Flying instruments at 120kts in GA and at 300kts in a T-7 is a considerable jump. How many airline guys with a couple thousand hours have you seen struggle in a T-38? Will it work for a select few? Sure. But for 1500 a year...doubtful.

My guess is after this as yet hypothetical GA aircraft training phase and on to the T-7 there would be a sim and FTD to build up the synapses for fast jet experience, I don't know this for a fact but the T-7 probably has more reasonable speeds than the 38 with larger, modern wings, fly by wire and such for transition from descent to approach / pattern speeds.

Will it rage all the time at 300 KIAS going from A to B below 10k, maybe but methinks it can go slower than the Talon and unless higher than required speeds are used as a stress inducer it will be in the pattern in the 200+ something like a T-45 is my guess.

That's faster for sure than a GA but probably not a bridge too far for most.  I see your point that GA is slow pitch softball and there about to start getting 75+ mph pitches but at some point they gotta jump in the deep end.

*Data below*:
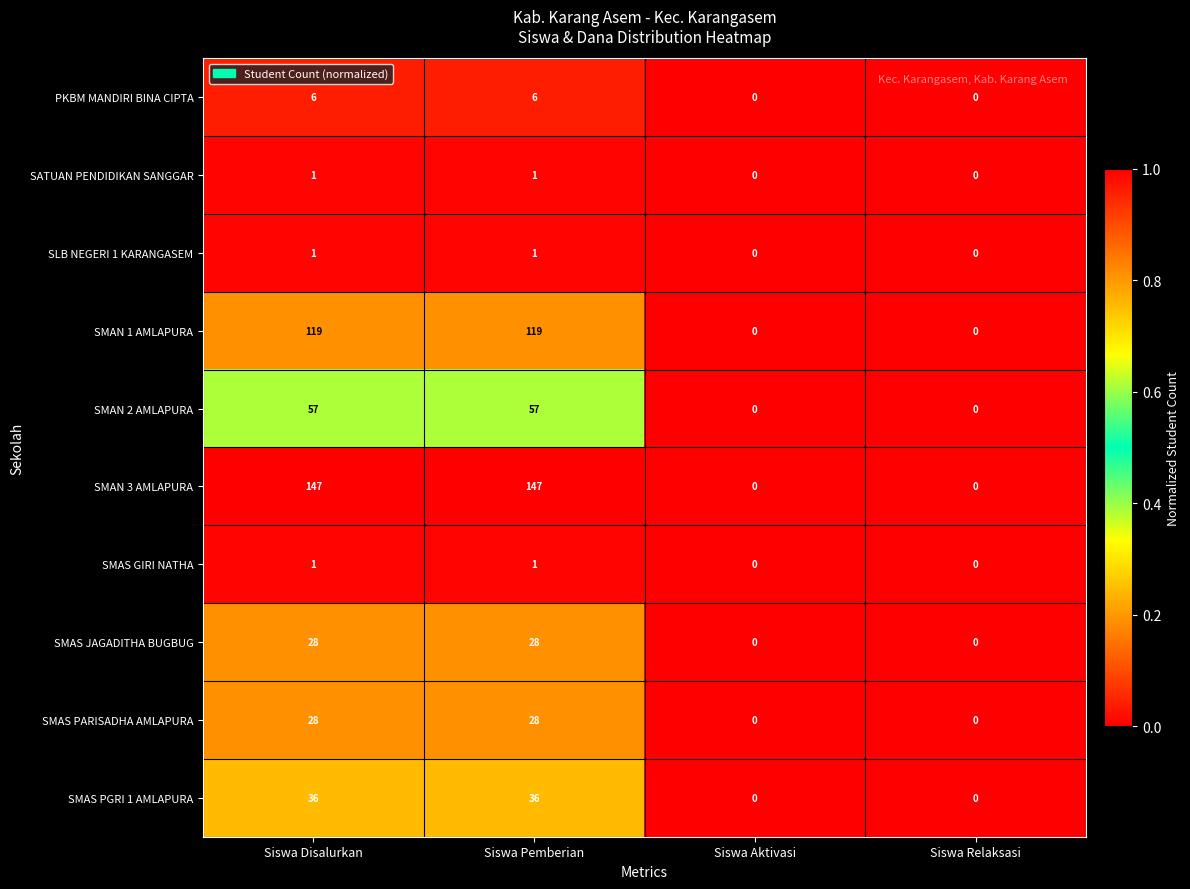

What is the greatest value displayed?

147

*Tasks*:
(1) Translate this sentence from the passage on jet pilot training into Spanish: "Flying instruments at 120kts in GA and at 300kts in a T-7 is a considerable jump."
(2) In the passage on jet pilot training, why does the writer expect the T-7 to have more reasonable speeds than the T-38? Respond in one to three sentences.

*Results of the exercise*:
(1) Volar por instrumentos a 120 nudos en la aviación general y a 300 nudos en un T-7 es un salto considerable.

(2) The writer attributes this to the T-7's larger, modern wings and fly-by-wire controls. These features would ease the transition from descent to approach and pattern speeds.